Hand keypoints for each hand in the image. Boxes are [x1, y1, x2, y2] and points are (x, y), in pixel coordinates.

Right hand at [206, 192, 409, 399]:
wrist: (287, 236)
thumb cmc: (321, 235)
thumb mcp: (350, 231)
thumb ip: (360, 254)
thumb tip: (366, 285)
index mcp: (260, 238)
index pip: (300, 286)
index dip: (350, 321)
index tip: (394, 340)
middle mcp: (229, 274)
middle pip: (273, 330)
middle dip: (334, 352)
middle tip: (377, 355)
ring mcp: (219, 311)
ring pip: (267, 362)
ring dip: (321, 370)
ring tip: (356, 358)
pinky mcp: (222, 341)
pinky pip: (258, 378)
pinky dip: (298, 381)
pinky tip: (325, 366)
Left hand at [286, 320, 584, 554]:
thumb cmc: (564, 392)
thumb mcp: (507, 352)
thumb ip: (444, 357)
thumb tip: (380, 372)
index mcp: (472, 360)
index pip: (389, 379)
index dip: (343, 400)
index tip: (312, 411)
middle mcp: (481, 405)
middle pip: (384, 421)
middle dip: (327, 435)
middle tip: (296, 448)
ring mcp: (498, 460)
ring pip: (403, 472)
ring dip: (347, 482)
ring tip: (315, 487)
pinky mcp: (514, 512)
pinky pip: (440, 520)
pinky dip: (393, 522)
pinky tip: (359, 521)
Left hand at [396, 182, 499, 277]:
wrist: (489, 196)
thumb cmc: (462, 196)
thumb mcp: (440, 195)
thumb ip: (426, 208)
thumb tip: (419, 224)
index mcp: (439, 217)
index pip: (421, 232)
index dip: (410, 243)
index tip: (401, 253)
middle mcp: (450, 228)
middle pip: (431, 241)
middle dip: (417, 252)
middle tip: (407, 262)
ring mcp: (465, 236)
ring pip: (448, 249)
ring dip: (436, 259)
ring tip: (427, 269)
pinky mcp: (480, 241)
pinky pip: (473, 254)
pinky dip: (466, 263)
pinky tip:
════════════════
• How to complete this task:
Output exactly the lines of the material above from the one containing "thumb ip: (444, 357)" up to and including the one containing "index mcp: (439, 217)".

• Answer to this exercise:
thumb ip: (444, 357)
thumb tip: (380, 372)
index mcp: (472, 360)
index pip: (389, 379)
index dip: (343, 400)
index tip: (312, 411)
middle mcp: (481, 405)
middle pip: (384, 421)
middle dip: (327, 435)
middle tip: (296, 448)
ring mcp: (498, 460)
ring pip: (403, 472)
ring dip: (347, 482)
ring tip: (315, 487)
pinky mcp: (514, 512)
pinky pip: (440, 520)
pinky dip: (393, 522)
pinky tip: (359, 521)
Left hand at [396, 182, 499, 277]:
wrist: (489, 196)
thumb cmc: (462, 196)
thumb mcp: (440, 195)
thumb ip: (426, 208)
thumb tip: (419, 224)
index mcp: (439, 217)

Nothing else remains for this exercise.